(November 21, 2013 at 12:27 pm)Chad32 Wrote: I spent much of my childhood going to a baptist church that my grandmother wanted me to go to. Of course being a child, and loving my grandmother, what possible reason could I have to say no? After all, I was fed all kinds of stories about Jesus' love, and there are some genuinely good life lessons that can be found in the bible. Just ignore the parts about slavery, and treating women as inferior, and killing people for just about anything that bible says is wrong...It's a book about love, peace, and kindness, you see.
My parents were not religious, but didn't hold me back, except for one time when my mother said going to some religious event four days a week was a bit much.

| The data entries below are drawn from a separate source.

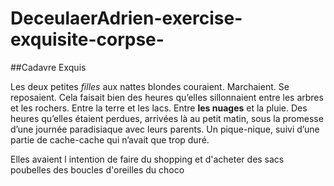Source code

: # DeceulaerAdrien-exercise-exquisite-corpse-
##Cadavre Exquis

Les deux petites *filles* aux nattes blondes couraient. Marchaient. Se reposaient. Cela faisait bien des heures qu’elles sillonnaient entre les arbres et les rochers. Entre la terre et les lacs. Entre **les nuages** et la pluie. Des heures qu’elles étaient perdues, arrivées là au petit matin, sous la promesse d’une journée paradisiaque avec leurs parents. Un pique-nique, suivi d’une partie de cache-cache qui n’avait que trop duré.


Elles avaient l intention de faire du shopping et d'acheter
des sacs poubelles
des boucles d'oreilles
du choco
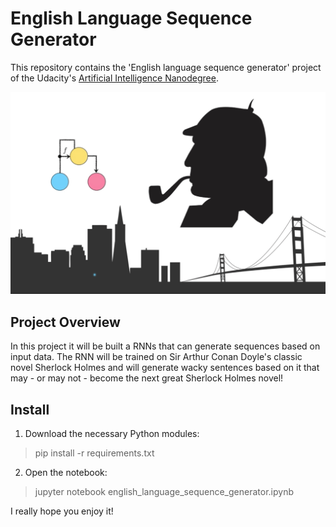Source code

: 
# English Language Sequence Generator

This repository contains the 'English language sequence generator' project of the Udacity's [Artificial Intelligence Nanodegree](https://www.udacity.com/course/artificial-intelligence-nanodegree--nd889).

![English Language Sequence Generator](cover.png)

## Project Overview
In this project it will be built a RNNs that can generate sequences based on input data. The RNN will be trained on Sir Arthur Conan Doyle's classic novel Sherlock Holmes and will generate wacky sentences based on it that may - or may not - become the next great Sherlock Holmes novel!

## Install

 1. Download the necessary Python modules:
> pip install -r requirements.txt
 2. Open the notebook:
> jupyter notebook english_language_sequence_generator.ipynb

I really hope you enjoy it!
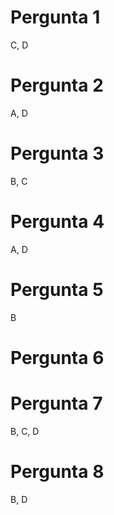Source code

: # Pergunta 1
C, D

# Pergunta 2
A, D

# Pergunta 3
B, C

# Pergunta 4
A, D

# Pergunta 5
B

# Pergunta 6

# Pergunta 7
B, C, D

# Pergunta 8
B, D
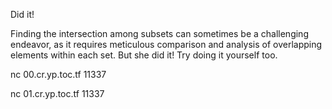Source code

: 
Did it!

Finding the intersection among subsets can sometimes be a challenging endeavor, as it requires meticulous comparison and analysis of overlapping elements within each set. But she did it! Try doing it yourself too.

nc 00.cr.yp.toc.tf 11337

nc 01.cr.yp.toc.tf 11337
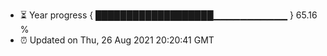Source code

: - ⏳ Year progress { ███████████████████▁▁▁▁▁▁▁▁▁▁▁ } 65.16 %
- ⏰ Updated on Thu, 26 Aug 2021 20:20:41 GMT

It was really until my adulthood, when my parents decided to bring the internet to our home, that I began to talk to people with divergent views from my own. People from outside my bubble. Now before this, I already knew about some of the nastier parts of the bible, but everyone around me just said I was interpreting it wrong, or those parts were just a "cultural" thing. When I met people online that actually shared my views, it drew me out of my bubble.
There are videos talking about things pertaining to the bible that you will never hear in sunday school. Things that make christianity seem a lot like any other religion. So now I'm an atheist. I also just call the guy Yaweh now. God is not a personal pronoun. My name is not Human. I didn't call my former pets Dog.
I still have a good relationship with my grandmother, though of course she worries about me going to hell. My sister was raised in the same thing too, and she stuck with it. They're teaching the nieces christianity too. The cycle continues.
Hey, do you mind if I copy this so I can take it to some PC atheists elsewhere and show them that taboos don't work. If it were not for your exposure to the outside world you could have easily stayed in your bubble.